This turns out to be somewhat harder than it looks.

dpkg does conffile processing during configuration.  If anything goes
wrong during conffile processing, it stops there; it does not
(currently) keep a record in the status file of which conffiles have
been processed and which are as yet undone.  Instead, the processing
of each individual conffile is made idempotent.  That way a second
dpkg run can tell if this file has already been processed.

The way this is done is that the new package's version of the file is
left in .dpkg-new from the unpack phase.  The processing renames it
away to a different name.  So an unprocessed conffile has a .dpkg-new
and a processed one does not.  However in the case of a disappearing
conffile there is no .dpkg-new, so it is not easy to tell what's going
on.

Also, since the file has been removed from the new package, currently,
once the new package has been unpacked, there is no record of it in
dpkg's databases.

I propose the following new arrangements:

 * Until the conffile is processed (during configuration), it remains
   owned by the package and listed in its .list file and Conffiles
   field even though the new version of the package doesn't contain
   the file.

 * However, we introduce a new syntax in the Conffiles status file
   field: optionally, after the md5sum, we add the annotation
   `disappearing'.  This annotation is there exactly in the case where
   the conffile is only listed as part of the package because it was
   in a _previous_ version of the package and we haven't completed the
   conffile processing yet.

 * During the end of unpack processing, while the old files (ones on
   the old but not the new package) are being removed from the file
   list, if the old file was a conffile, we retain its entry in the
   status file's Conffiles field, with the old original hash, and we
   retain its entry in the file list.  We add the `disappearing'
   annotation to the Conffiles entry.

- EXERCISE 1 -
In the entries, running from the line that contains "The value of" through the end of the recorded data, swap "percentage" for "share" and give those lines again with everything else unchanged. Leave the pictures out of your answer.
- EXERCISE 2 -
Carry on the text about dpkg's handling of disappearing conffiles from the point where it stops.

Recorded data:
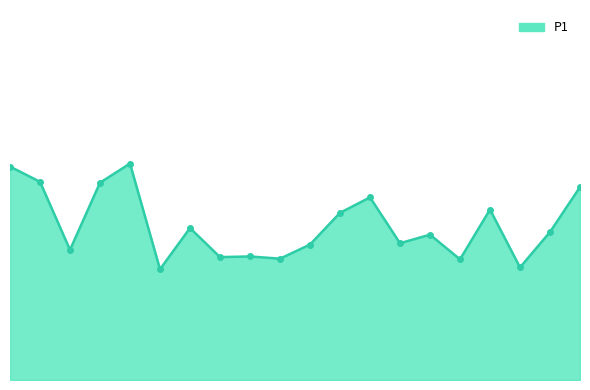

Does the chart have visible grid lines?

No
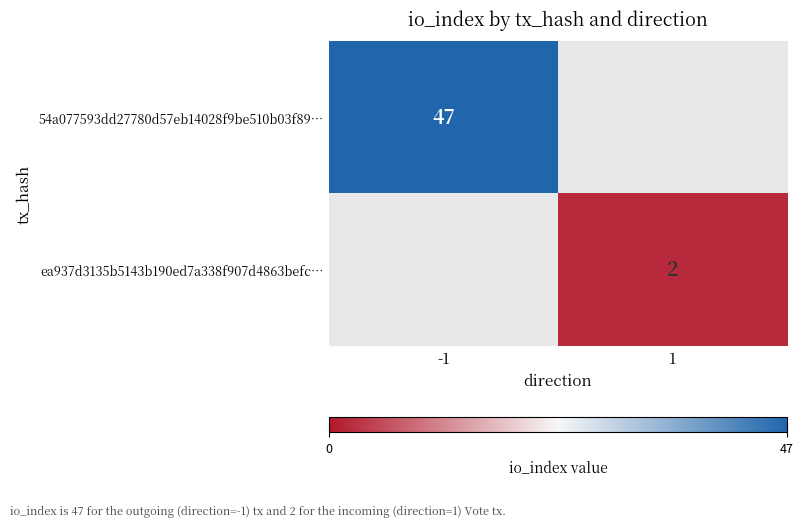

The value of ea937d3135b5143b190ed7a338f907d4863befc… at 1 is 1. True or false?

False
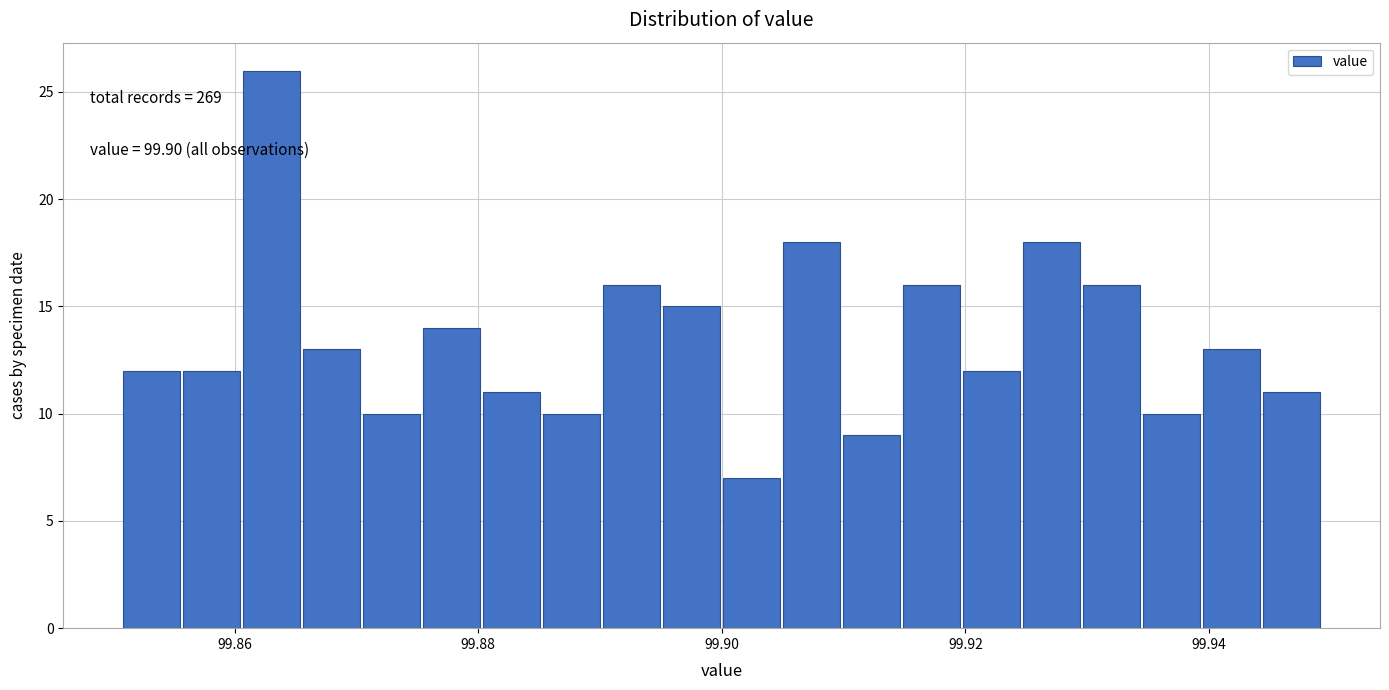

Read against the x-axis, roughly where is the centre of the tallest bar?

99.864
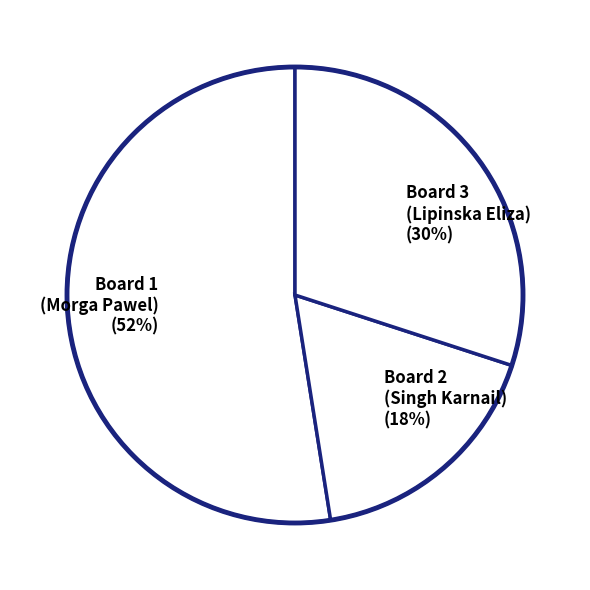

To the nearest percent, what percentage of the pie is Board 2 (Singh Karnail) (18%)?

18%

- WRITTEN REPLY 1 -
The value of ea937d3135b5143b190ed7a338f907d4863befc… at 1 is 1. True or false?

False

Read against the x-axis, roughly where is the centre of the tallest bar?

99.864

To the nearest percent, what share of the pie is Board 2 (Singh Karnail) (18%)?

18%

- WRITTEN REPLY 2 -
 * During conffile processing, we check for the disappearing flag.  If
   so we don't treat the nonexistence of the .dpkg-new file as telling
   us that the file has already been processed.  Strictly, in this
   order, for each conffile:

    1. check for .dpkg-new and `disappearing':
      .dpkg-new nonexistent   not disappearing   already done, do nothing
      .dpkg-new nonexistent   disappearing       goto 2, new arrangements
      .dpkg-new exists        not disappearing   process as we used to
      .dpkg-new exists        disappearing       error

    2. check if locally modified; if not (or if file does not
       exist): delete it (if necessary) and goto 5.

    3. ask user what to do
    4. rename file to .dpkg-old if user says so, or just leave it
       (these two steps are where we do the algorithm Thomas Hood
        suggests, as modified by my followup).

    5. post update to <package>.list and status file (in that order) with
       all trace of this file removed.

 * When we take over a Conffile entry from one package to another,
   during unpack, we clear the disappearing flag.

Ian.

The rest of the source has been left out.